- WORK TO COMPLETE -
1) In the pesticide analysis method text, what limit of quantification was calculated?
2) Render this sentence from the pesticide analysis method text into French: "Both percolation water and groundwater were sampled."
3) Resume the pesticide analysis method text, picking up right after its final sentence.

- EXTRACT PROVIDED -
========================================

Rapid SPE – LC MS/MS analysis for atrazine, its by-products, simazine and S metolachlor in groundwater samples

Abstract

A rapid analysis of pesticides using on-line Solid phase extraction LC MS/MS (Agilent Technology) was performed using only 2-mL water samples. SPE cartridge PLRP-s was used for the pre-concentration sample with methanol elution in back flush. Sensitive transitions and mass spectrometry conditions were optimized by direct infusion of individual standard solutions in a positive electrospray mode. Water samples were spiked with internal standards to compensate the matrix effect. The limit of quantification was calculated to be 20 ng L⁻¹ using the standard deviation of blank analysis injected ten times and uncertainties were estimated at less than 20% on concentrations. This method was validated to study leaching water samples for which only small quantities of water were available.

• •Only 2 mL water sample was used.
• •Samples were filtered at 0.2 µm and spiked with individual standard.
• •Compounds were separated in an 18.5-min elution time using the dynamic MRM program.

Graphical abstract

Specification Table

Subject Area	Chemistry
More specific subject area:	Analytical chemistry
Method name:	A rapid analytical method to analyse pesticides using only 2-mL water samples
Name and reference of original method
Resource availability

Method details

The method developed was applied to investigate atrazine and its main by-products Desethylatrazine (DEA), Deisopropylatrazine (DIA), Hydroxyatrazine (HA), simazine and S-metolachlor in 2-mL water samples. These samples were collected in a quarry located in Saint-Martin-le-Noeud, 70 km north of Paris. This site is an exceptional natural lysimeter, 1.2 km long, with no disturbed soils and an unsaturated layer above the quarry [1,2]. The study sites correspond to 15 different lakes isolated from each other. Both percolation water and groundwater were sampled. The percolation water was sampled in beakers attached at the roof of each site and groundwater directly into the lake. Depending on percolate flow, it is possible to collect from 5 mL to more than 200 mL in the beaker for major element analysis, as well as tritium and other trace elements. A limited water volume was available for pesticide analysis. Pesticide uses have been investigated directly near farms for the last 40 years and we focused on pesticides that were the most widely used: atrazine, simazine, S-metolachlor.

========================================

- RECORDS SHOWN -
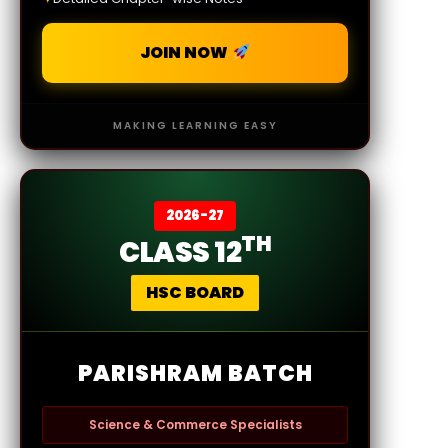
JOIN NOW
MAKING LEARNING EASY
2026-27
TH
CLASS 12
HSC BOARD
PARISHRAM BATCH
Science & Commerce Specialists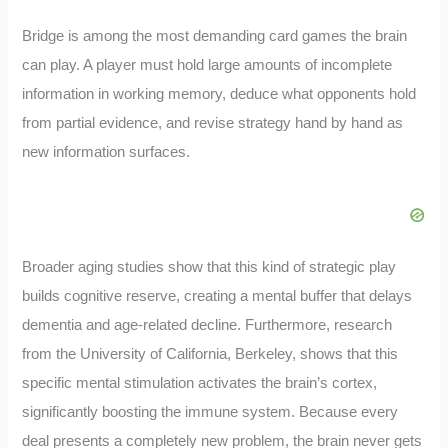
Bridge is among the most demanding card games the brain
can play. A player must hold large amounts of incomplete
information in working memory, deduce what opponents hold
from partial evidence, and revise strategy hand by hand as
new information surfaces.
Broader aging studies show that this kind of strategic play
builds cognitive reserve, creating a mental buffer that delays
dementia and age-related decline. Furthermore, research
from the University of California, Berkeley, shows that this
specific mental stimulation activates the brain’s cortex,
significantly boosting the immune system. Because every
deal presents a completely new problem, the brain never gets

========================================

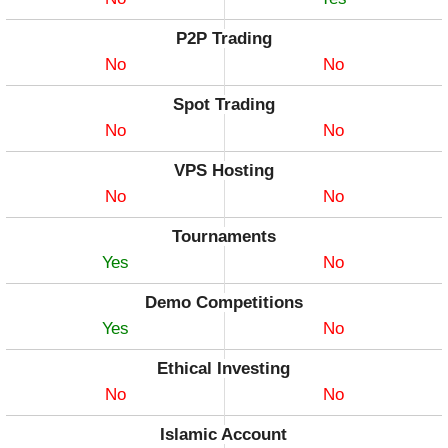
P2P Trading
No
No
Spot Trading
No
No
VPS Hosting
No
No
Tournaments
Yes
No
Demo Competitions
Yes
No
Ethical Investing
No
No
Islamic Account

========================================

- TASK RESPONSES -
1) 20 ng L⁻¹

2) L'eau de percolation et les eaux souterraines ont toutes deux été échantillonnées.

3)
The on-line method was developed to analyze these pesticides using LC-MS/MS (LC-1200, QQQ-G6410B, Agilent Technologies). LC-MS/MS is commonly used to analyze these pesticides in different matrices [3], [4], [5], [6]. On-line solid-phase extraction methods were also developed, using different SPE cartridges such as OASIS HLB, Waters [7], Strata-X extraction cartridge, Phenomenex [8] or PLRPs, Agilent [9]. In these three studies, water sample volumes were 5, 20 and 5 mL and limits of quantification (LOQ) were <1, 6–15, and 57–508 ng L⁻¹ respectively. Highest LOQ [9] were obtain with the residual standard deviation method. An on-line SPE method had already been developed for antibiotic analysis with only 2-mL samples [10]. Such a method is essential because it was not possible to devote a larger volume to the analysis of pesticides in our study, especially for percolate water. Here we adapted this method for pesticides, using only 2 mL water sample filtered and directly analyzed by SPE – LC MS/MS.

Reagents and standards

LC/MS-grade methanol (MeOH) and LC/MS-grade acetonitrile (MeCN) were purchased from Merck (Guyancourt, France) and analytical grade formic acid (99%) from Carlo Erba (Val de Reuil, France). Ultrapure water 18 Mohm (UP water) was dispensed from a Pure Lab Chorus water purification system (Veolia Water STI, France).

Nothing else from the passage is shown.